An int is a very cool for a storage of function.
With div2 / div 3 I can by applying all the «common bitwise operator» create a lot of interesting functions:

div2xor3 : a code that indicates number that can be divided by 2 or 3 but not 6
not div2: every even/odd number
div2or3: multiple of 2, 3 and 6
div2and3: multiple of 6 only
....

I can combine the 16 bliter operations to directly obtain functions.

In functional programming you do partial function that you apply in a pipe of execution, here you can directly combine the code at «implementation level»


My evaluation is always taking the same number of cycles, I don't have to worry about worst case, and my code will never suffer from indetermination (neither in execution time nor results). My code is ultimately threadsafe as long as my code storage and my inputs are immutables. 


My function are commutative thus I can distribute them.

div2(div3(val)) == div3(div2(val)) (== div6(val))
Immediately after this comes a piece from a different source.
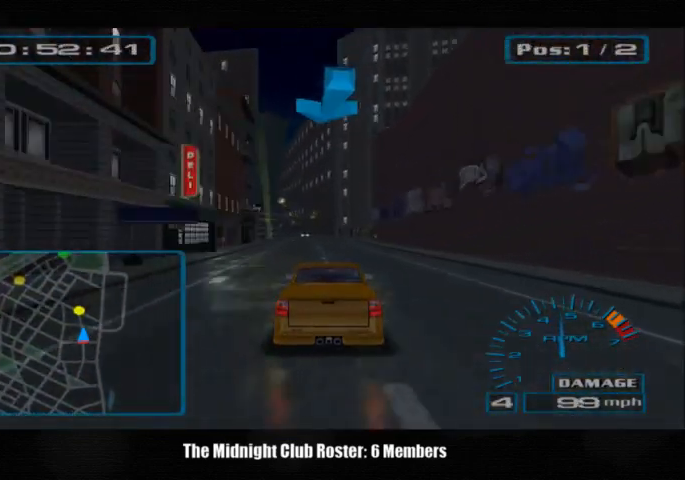
{"buttons": [], "left_stick": "center", "right_stick": "up", "events": [[200, "left_stick", "left"], [267, "left_stick", "center"]]}
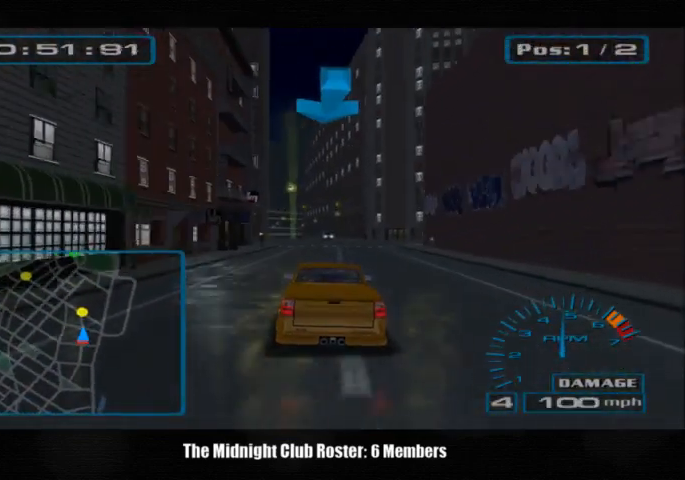
{"buttons": [], "left_stick": "center", "right_stick": "up", "events": [[33, "left_stick", "left"], [133, "left_stick", "center"], [333, "left_stick", "right"], [433, "left_stick", "center"]]}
=> combining function is a simple and of the code

Why we don't use that in real life

First there is a big problem of size.

To store all the results for all the possible inputs, I have to allocate the cross product of size of input * size of output.

A simple multiplication table by 3 for all the 32 bits integers would be 32 bit * 32 bits = an array of 4billions worlds of 32 bits. 16Gbytes!

Not very efficient.

But if we work on a torus of discrete value, it can work :)

Imagine my FPU is slow and I need cos(x) with an error margin sufficient to only work in 1/256 of radians? I can store my results as an array of precomputed cosinus value expressed in fraction of 256%256 :)

A cache with memoization is also using the same principle.
You replace computing code that is long by a lookup in a table.

It might be a little more evoluted than reading a bit in an integer, but it is globally the same principle.

So actually, that is one of the biggest use of the turing machine: efficient caching of pre computed values.

Another default, is that the mapping make you lose information on what the developer meant.

If you just have the integer representing your code, more than one function can yield the same code. The mapping from the space of the possible function to the space of the solutions is a surjection.

Thus if you have a bug in this code, you cannot revert back to the algorithm and fix it.

if I consider I have not a number of n bit as an input but n input of 1 bit constituting my state input vector,  and the output is my internal state, than I am modeling a node of a parallel computer. This «code» can be wired (few clocks costs) as a muxer that is deterministic in its execution time and dazzling fast.


What is the use of this anyway?

Well, it models deterministic code.

I can generate random code and see how they interact.

The Conway's Game of life is a setup of turing machine interconnected to each other in a massively parallel fashion.

So my next step is to prove I can generate pure random numbers with totally deterministic code.

And I can tell you I can prove the condition for my modified game of life to yield chaotic like results is that the level of similarity for every code on every automaton is low (entropy of patterns is high) AND 50% of the bits are 0/1 in code (maximizing the entropy of the code in ratio of bits).